__FRAGMENT TEKSTU__

╔══

Wpis z mikrobloga

Czy ktoś się spotkał z sytuacją że na #booking zamiast pobrać opłatę, dostaje wiadomość (przez booking) od właściciela obiektu, że mam przelać zadatek bezpośrednio na konto? Gdzieś 15% kwoty. Zazwyczaj pobierano ode mnie kasę albo przez booking, albo na miejscu.

  • 13
@Ro_bercik: ktos tutaj opisywal kilka miesiecy temu dokladnie taki sam przypadek. Mozesz sobie poszukac na tagu podrozujzwykopem ale z tego co pamietam to jest to w pelni legitne i wszystkie konwersacje przechodza przez booking i sa monitorowane. Tak wiec nie masz sie czego obawiac.

╚══

__DANE WEJŚCIOWE__

╔══

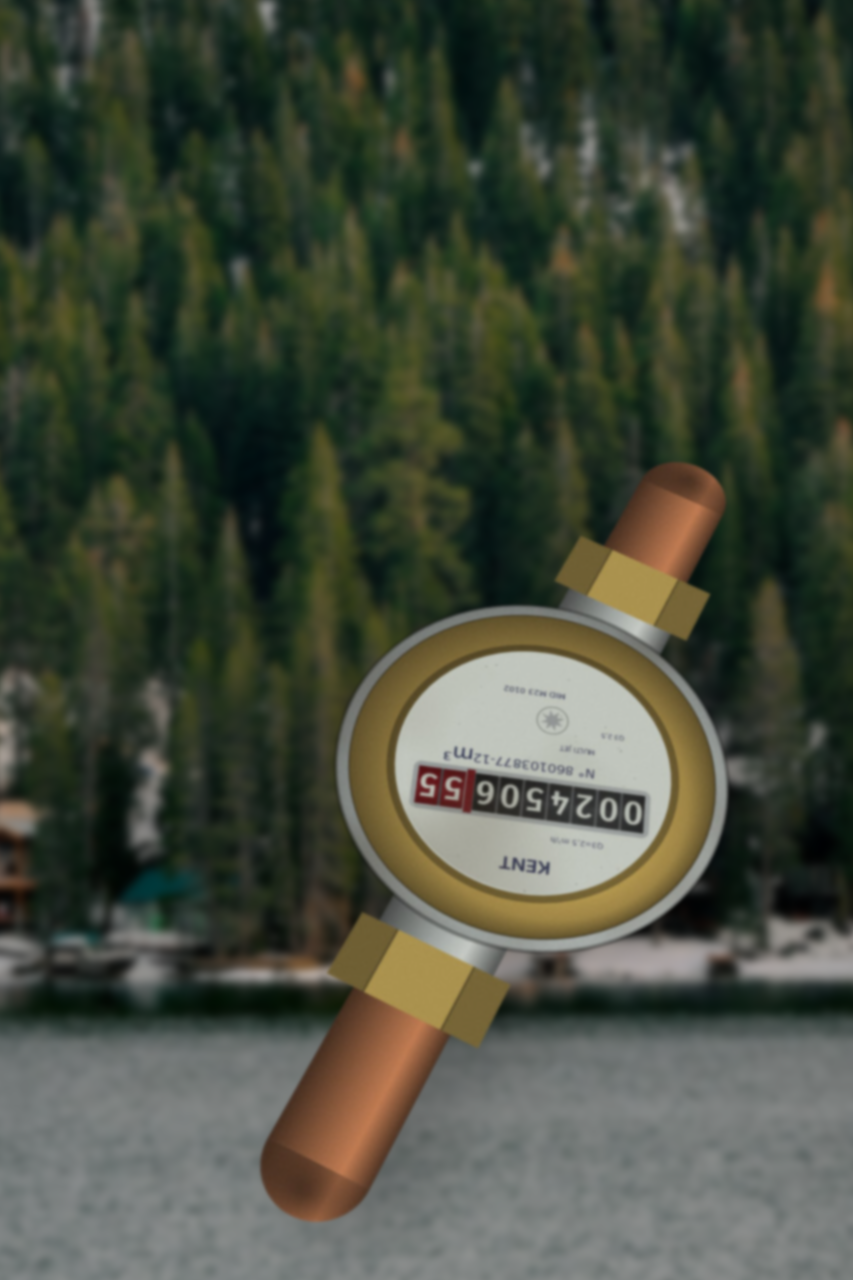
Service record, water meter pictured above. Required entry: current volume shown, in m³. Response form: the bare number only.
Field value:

╚══

__TREŚĆ POLECENIA__
Przepisz bez zmian fragment wpisu o zadatku przy rezerwacji przez Booking, od słów „Czy ktoś się” do słów „sie czego obawiac.” włącznie.

__ODPOWIEDŹ__
Czy ktoś się spotkał z sytuacją że na #booking zamiast pobrać opłatę, dostaje wiadomość (przez booking) od właściciela obiektu, że mam przelać zadatek bezpośrednio na konto? Gdzieś 15% kwoty. Zazwyczaj pobierano ode mnie kasę albo przez booking, albo na miejscu.

  • 13
@Ro_bercik: ktos tutaj opisywal kilka miesiecy temu dokladnie taki sam przypadek. Mozesz sobie poszukac na tagu podrozujzwykopem ale z tego co pamietam to jest to w pelni legitne i wszystkie konwersacje przechodza przez booking i sa monitorowane. Tak wiec nie masz sie czego obawiac.